Return every line below in which "CROSS" appears.

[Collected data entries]
* * * * *
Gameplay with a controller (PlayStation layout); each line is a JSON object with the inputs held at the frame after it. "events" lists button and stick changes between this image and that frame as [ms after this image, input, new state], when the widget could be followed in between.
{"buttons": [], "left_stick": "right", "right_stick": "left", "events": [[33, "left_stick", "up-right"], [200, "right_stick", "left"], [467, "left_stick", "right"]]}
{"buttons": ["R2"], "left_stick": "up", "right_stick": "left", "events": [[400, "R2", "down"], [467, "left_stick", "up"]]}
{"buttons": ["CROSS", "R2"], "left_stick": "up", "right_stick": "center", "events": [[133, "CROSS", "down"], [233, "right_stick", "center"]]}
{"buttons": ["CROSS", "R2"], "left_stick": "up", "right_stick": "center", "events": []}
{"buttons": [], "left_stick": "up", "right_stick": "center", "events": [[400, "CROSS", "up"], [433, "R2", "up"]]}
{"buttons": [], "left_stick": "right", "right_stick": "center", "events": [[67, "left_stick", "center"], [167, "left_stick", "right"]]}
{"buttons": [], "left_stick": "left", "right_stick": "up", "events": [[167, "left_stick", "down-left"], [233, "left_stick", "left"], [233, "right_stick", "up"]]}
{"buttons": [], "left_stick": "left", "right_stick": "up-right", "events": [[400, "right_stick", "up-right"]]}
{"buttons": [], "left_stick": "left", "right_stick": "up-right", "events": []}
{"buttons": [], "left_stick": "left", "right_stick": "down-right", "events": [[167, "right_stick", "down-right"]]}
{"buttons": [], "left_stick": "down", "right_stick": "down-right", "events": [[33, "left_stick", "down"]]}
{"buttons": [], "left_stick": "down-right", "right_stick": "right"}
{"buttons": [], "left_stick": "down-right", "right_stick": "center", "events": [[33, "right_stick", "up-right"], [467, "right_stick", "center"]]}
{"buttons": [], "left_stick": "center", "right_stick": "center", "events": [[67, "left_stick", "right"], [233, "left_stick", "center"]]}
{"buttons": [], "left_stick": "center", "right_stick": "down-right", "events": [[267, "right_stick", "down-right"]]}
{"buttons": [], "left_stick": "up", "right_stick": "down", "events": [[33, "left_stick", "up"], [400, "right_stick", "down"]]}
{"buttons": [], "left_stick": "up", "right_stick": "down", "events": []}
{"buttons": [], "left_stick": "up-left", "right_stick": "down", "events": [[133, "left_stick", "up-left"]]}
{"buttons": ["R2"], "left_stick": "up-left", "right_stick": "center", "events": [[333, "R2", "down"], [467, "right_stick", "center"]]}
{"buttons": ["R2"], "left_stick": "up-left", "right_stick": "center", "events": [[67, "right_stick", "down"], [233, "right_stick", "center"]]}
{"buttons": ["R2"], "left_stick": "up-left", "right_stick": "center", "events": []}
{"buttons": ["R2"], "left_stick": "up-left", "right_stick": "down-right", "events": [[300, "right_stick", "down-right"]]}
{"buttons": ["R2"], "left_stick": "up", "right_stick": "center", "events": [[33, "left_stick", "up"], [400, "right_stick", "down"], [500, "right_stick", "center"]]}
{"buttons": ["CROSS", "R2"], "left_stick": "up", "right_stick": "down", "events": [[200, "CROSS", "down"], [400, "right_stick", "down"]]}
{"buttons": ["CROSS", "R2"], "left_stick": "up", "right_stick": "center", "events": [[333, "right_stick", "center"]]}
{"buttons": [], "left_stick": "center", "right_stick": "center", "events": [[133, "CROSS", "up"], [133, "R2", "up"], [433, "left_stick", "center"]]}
* * * * *
Solution to the problem =>
{"buttons": ["CROSS", "R2"], "left_stick": "up", "right_stick": "center", "events": [[133, "CROSS", "down"], [233, "right_stick", "center"]]}
{"buttons": ["CROSS", "R2"], "left_stick": "up", "right_stick": "center", "events": []}
{"buttons": [], "left_stick": "up", "right_stick": "center", "events": [[400, "CROSS", "up"], [433, "R2", "up"]]}
{"buttons": ["CROSS", "R2"], "left_stick": "up", "right_stick": "down", "events": [[200, "CROSS", "down"], [400, "right_stick", "down"]]}
{"buttons": ["CROSS", "R2"], "left_stick": "up", "right_stick": "center", "events": [[333, "right_stick", "center"]]}
{"buttons": [], "left_stick": "center", "right_stick": "center", "events": [[133, "CROSS", "up"], [133, "R2", "up"], [433, "left_stick", "center"]]}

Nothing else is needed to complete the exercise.